RE: Apple QC, blows goats
By adiposity on 7/28/2010 7:31:59 PM , Rating: 5
Their very oldest phones run OS 3, while everything else is running v4, provided the users update.

This is nothing like the fragmentation of Android phones, where there are at least 3 major groups of OS:

Soon to be four, as a lot of phone will get 2.2, but not all the 2.1s will (Droid Eris, for one).

Personally I think fragmentation is not a significant issue for Android, but it's definitely more "real" than for iPhones, as only Apple's 3-year-old phones are running a different OS.

RE: Apple QC, blows goats
By weskurtz0081 on 7/29/2010 10:58:45 AM , Rating: 2
Isn't the 3G a 2 year old phone?

RE: Apple QC, blows goats
By adiposity on 7/29/2010 11:24:27 AM , Rating: 2
Yes, 3G was released 2 years ago, but IOS4 is running on 3G. Only the original iPhone does not run IOS4.

RE: Apple QC, blows goats
By omnicronx on 7/29/2010 11:22:51 AM , Rating: 2
Hes not making a direct comparison, he said akin too which I find to be true. Apple is now making iOS for more than one device, they are not merely targeting a single piece of hardware. This puts a lot more stress on developers when trying to distribute an OS especially to older hardware. Theis article is a perfect example of the kind of things that can happen.. Development cycles will be longer, and code could become sloppy if the correct amount of time is not taken.

◆ DATA SHOWN
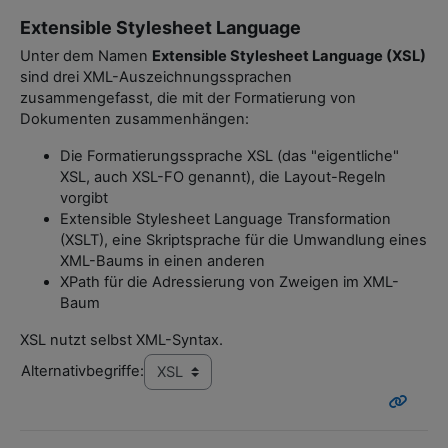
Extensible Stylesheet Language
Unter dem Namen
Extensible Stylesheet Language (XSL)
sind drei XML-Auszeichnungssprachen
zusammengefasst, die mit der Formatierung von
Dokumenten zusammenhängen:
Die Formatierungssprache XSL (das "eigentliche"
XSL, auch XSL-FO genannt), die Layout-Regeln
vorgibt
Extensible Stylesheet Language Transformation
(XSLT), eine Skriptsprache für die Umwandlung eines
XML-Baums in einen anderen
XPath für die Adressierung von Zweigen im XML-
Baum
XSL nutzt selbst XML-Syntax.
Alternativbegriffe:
* * *
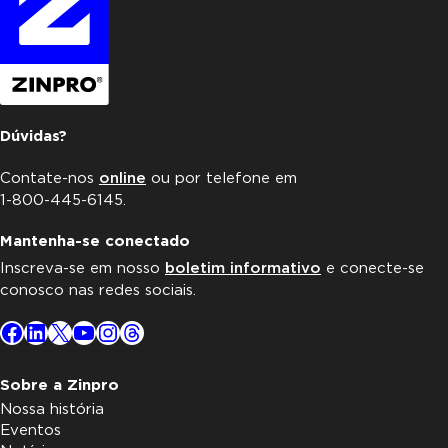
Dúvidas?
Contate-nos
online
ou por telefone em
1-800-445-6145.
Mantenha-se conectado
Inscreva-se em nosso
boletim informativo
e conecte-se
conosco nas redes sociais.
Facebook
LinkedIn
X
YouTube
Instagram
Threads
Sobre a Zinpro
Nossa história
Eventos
--
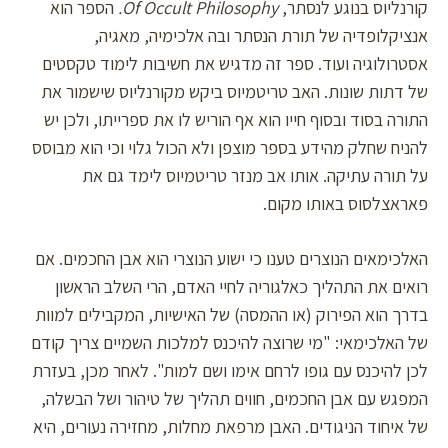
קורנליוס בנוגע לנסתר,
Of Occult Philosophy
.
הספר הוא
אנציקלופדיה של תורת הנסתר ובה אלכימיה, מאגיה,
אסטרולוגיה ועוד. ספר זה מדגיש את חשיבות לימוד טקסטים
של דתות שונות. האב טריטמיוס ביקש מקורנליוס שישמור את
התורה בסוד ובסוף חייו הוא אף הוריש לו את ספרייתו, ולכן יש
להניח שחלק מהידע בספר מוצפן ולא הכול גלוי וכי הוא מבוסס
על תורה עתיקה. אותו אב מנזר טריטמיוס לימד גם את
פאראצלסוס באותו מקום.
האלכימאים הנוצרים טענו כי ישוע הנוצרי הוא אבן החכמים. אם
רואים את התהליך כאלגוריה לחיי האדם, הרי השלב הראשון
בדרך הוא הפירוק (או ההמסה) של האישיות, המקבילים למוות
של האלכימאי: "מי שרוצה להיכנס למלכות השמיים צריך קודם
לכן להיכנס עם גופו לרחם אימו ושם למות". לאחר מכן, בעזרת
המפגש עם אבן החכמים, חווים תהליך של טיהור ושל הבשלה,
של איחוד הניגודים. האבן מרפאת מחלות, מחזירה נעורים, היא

◆ TASK INSTRUCTIONS
Can you continue the forum thread above about iPhone and Android OS fragmentation, picking up right after its last sentence?

◆ WRITTEN RESPONSE
Add the iPad into the mix and things get even more complicated..

RE: Apple QC, blows goats
By adiposity on 7/29/2010 11:39:35 AM , Rating: 2
There is some similarity, but in truth Android fragmentation, while not a significant problem for Google, is very different from Apple's situation.

With Android, no one source is controlling the updating, and "fragmentation" is guaranteed.

With IOS, Apple controls all updates, and unless the user deliberately decides not to update, they can keep all phones running the same version if they choose. In the case of the 3-year-old iPhone, they chose not to update it. If the trend continues, it means 3 years of your device not being "fragmented" from the rest.

In the case of Android, it's unpredictable. Droid Eris, and Moto Droid, released at the same time (running 1.6 and 2.0 originally), will be fragmented. Eris will remain on 2.1, and Moto Droid will go to 2.2. Eris isn't even a year old and it has already lost update support.

Of course, this isn't Google's fault. It's HTC's decision. And this is precisely the issue with fragmentation. It can happen to any phone, at any time, with Android OS. Frequently, when a new version comes out, it creates a new group, while never completely eliminating the old group (see 2.0, 1.1, and 2.0.1 for those that were not really fragmented). With Apple, if they "fragment," they decide when, and this essentially allows them to guarantee 3 generations of support. Google can't offer this.

In spite of these issues, I believe Android to be the superior OS in many ways, and I don't care about fragmentation much, as long as I get about 2 years of updates. If developers worry about fragmentation, they can target 1.5 and their app will work everywhere.

To me, Android fragmentation isn't an issue, but not getting the latest update for a new phone (Droid Eris) is. That's not fragmentation, so much as lack of long term support.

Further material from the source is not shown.